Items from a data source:

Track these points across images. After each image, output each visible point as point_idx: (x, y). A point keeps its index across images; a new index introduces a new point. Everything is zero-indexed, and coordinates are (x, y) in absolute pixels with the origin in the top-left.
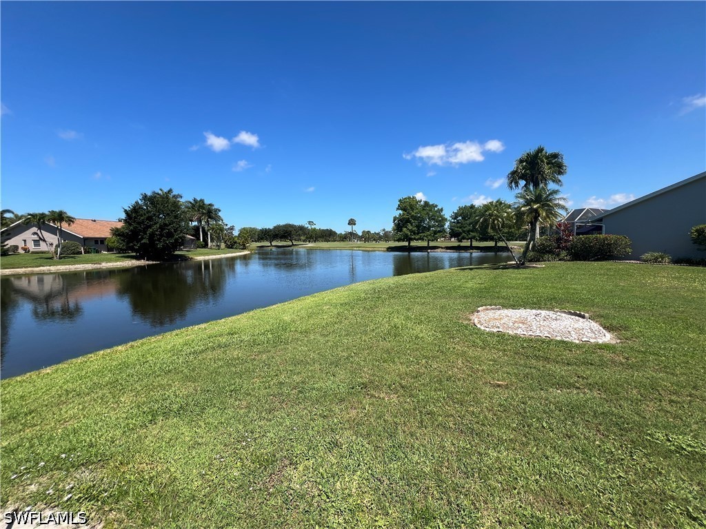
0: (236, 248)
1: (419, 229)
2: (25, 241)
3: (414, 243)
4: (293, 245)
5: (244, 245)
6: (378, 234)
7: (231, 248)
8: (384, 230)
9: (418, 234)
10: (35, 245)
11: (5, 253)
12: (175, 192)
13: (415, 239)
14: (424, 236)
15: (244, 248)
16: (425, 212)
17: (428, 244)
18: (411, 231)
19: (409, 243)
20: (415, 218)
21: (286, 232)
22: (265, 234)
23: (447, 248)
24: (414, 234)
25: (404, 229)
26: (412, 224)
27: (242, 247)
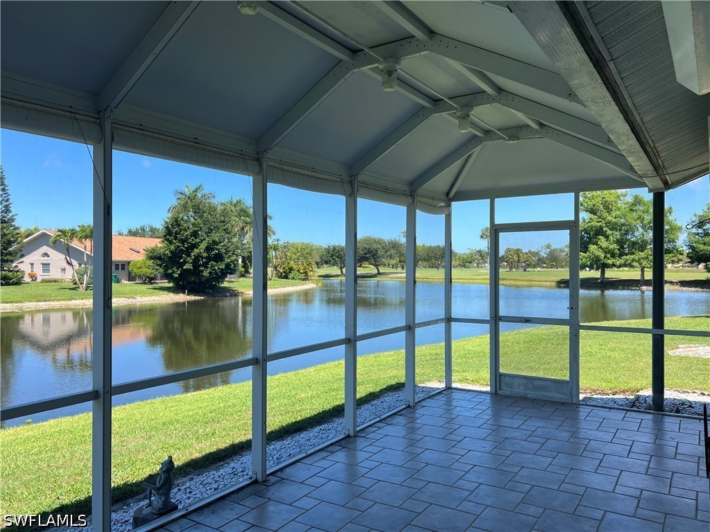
0: (293, 278)
1: (622, 247)
2: (32, 264)
3: (611, 274)
4: (379, 273)
5: (306, 273)
6: (536, 254)
7: (286, 277)
8: (548, 246)
9: (620, 256)
10: (44, 271)
11: (7, 281)
12: (206, 191)
13: (614, 265)
14: (633, 260)
15: (306, 279)
16: (635, 215)
17: (643, 275)
18: (606, 251)
19: (603, 273)
20: (614, 227)
21: (369, 251)
22: (332, 256)
23: (684, 283)
24: (613, 256)
25: (592, 248)
26: (607, 237)
27: (302, 276)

Action item:
Rewrite all of the items above, swapping "top-left" for "upper-left" and keeping everything else the same. Leave the pictures out of your answer.

Reply to the exercise:
Track these points across images. After each image, output each visible point as point_idx: (x, y). A point keeps its index across images; a new index introduces a new point. Everything is zero-indexed, and coordinates are (x, y) in absolute pixels with the origin in the upper-left.
0: (236, 248)
1: (419, 229)
2: (25, 241)
3: (414, 243)
4: (293, 245)
5: (244, 245)
6: (378, 234)
7: (231, 248)
8: (384, 230)
9: (418, 234)
10: (35, 245)
11: (5, 253)
12: (175, 192)
13: (415, 239)
14: (424, 236)
15: (244, 248)
16: (425, 212)
17: (428, 244)
18: (411, 231)
19: (409, 243)
20: (415, 218)
21: (286, 232)
22: (265, 234)
23: (447, 248)
24: (414, 234)
25: (404, 229)
26: (412, 224)
27: (242, 247)
0: (293, 278)
1: (622, 247)
2: (32, 264)
3: (611, 274)
4: (379, 273)
5: (306, 273)
6: (536, 254)
7: (286, 277)
8: (548, 246)
9: (620, 256)
10: (44, 271)
11: (7, 281)
12: (206, 191)
13: (614, 265)
14: (633, 260)
15: (306, 279)
16: (635, 215)
17: (643, 275)
18: (606, 251)
19: (603, 273)
20: (614, 227)
21: (369, 251)
22: (332, 256)
23: (684, 283)
24: (613, 256)
25: (592, 248)
26: (607, 237)
27: (302, 276)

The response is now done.